Back to Flight Attendants

Which brings us back to flight attendants and the labor struggles at play throughout the industry. Consider the case at US Airways where five years after the merger with America West, the AFA represented flight attendants from each airline are still working under the agreements negotiated prior to the merger.

And that case merely sets the stage for what’s to come at United–Continental Holdings, where the old line AFA has petitioned the NMB to declare the merged company a single carrier in order call an election that would bring the Continental flight attendants, now represented by the International Association of Machinists and Aerospace Workers (IAMAW), under the AFA wing.  That would be a different direction for Continental’s inflight service, whose contract with the IAMAW emphasizes productivity and flexibility that has served the airline and its employees well in recent years.  So as with the decision at Delta, that election will go a long way in determining the direction of labor in the airline industry.

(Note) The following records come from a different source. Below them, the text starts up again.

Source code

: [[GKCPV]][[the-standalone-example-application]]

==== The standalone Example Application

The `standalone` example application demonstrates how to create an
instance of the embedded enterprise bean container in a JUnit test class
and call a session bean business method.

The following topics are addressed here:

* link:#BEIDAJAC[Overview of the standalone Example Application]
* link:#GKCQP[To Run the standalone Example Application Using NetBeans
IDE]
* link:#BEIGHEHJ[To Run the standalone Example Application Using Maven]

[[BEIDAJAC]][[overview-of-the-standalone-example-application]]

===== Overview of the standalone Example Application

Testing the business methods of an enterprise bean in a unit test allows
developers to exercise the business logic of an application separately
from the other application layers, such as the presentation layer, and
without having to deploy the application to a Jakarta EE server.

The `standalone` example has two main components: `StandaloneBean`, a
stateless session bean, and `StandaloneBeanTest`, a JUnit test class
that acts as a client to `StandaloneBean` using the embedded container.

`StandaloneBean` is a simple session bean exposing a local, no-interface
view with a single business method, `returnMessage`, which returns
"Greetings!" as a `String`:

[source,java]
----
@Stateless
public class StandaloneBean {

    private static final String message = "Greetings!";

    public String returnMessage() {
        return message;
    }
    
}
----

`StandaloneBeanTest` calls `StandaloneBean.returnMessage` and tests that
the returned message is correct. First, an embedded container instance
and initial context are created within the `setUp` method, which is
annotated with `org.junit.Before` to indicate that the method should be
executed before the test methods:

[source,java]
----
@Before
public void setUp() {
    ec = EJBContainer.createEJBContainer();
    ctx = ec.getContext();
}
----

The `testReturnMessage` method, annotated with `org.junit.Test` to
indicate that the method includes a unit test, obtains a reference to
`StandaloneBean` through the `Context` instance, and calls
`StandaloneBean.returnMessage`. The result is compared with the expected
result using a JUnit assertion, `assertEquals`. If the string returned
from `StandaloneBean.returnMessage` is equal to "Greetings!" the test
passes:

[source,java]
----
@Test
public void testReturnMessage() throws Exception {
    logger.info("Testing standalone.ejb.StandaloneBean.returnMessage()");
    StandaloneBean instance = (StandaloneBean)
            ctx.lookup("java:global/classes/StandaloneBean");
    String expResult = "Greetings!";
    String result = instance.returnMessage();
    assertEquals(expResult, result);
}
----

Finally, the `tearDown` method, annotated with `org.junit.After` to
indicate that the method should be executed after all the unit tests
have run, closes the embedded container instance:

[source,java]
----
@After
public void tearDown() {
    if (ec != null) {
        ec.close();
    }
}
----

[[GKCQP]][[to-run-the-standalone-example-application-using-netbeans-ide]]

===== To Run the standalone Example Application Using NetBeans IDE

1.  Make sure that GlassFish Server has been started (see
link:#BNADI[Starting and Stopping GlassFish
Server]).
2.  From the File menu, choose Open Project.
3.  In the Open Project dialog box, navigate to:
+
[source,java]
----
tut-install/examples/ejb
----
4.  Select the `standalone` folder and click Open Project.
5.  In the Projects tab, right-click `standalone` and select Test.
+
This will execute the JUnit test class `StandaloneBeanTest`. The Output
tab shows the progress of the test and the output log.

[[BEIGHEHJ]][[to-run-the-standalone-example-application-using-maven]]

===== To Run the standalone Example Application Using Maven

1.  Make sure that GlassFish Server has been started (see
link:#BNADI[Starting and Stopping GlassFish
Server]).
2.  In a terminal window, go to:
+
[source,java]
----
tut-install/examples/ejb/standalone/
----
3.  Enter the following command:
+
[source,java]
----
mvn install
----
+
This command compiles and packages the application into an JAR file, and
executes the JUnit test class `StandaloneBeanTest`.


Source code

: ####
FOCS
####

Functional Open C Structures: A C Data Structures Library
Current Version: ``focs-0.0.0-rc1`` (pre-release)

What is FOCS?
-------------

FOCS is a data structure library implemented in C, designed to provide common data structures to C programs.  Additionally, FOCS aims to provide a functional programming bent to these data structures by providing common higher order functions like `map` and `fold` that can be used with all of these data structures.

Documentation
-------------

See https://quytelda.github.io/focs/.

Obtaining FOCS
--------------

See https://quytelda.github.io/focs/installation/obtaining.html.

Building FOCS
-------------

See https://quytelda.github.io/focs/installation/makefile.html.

This industry has only begun a long overdue and ultimately necessary transformation that could bring sustained profitability, but only if that transformation is allowed to go forward. That will require the constructive participation of organized labor which, like the airlines themselves, must transform the way it conducts business.

United has that opportunity in negotiating a joint collective bargaining agreement for employees of the merged carriers. There, it is up to leadership to demonstrate the stark difference between one contract that produces high productivity and high compensation, and the other that produces low productivity and lower compensation, and work to convince flight attendants what is in their long-term best interest

And I believe that, ultimately, the AirTran flight attendants represented by AFA will come to embrace the highly productive, highly compensated terms of the Southwest flight attendant agreement negotiated by the TWU

American, for its part, does not have battling unions contend with – only a battle between expectations and reality.  The unions have so far been unwilling to reconsider contract language and provisions not even relevant to today’s industry. There are no more magic bullets like the jet airplane coming along to artificially inflate employee productivity.  The only way to get there is to rethink dated notions of productivity and job protections.  And that’s a real opportunity, for labor and for management.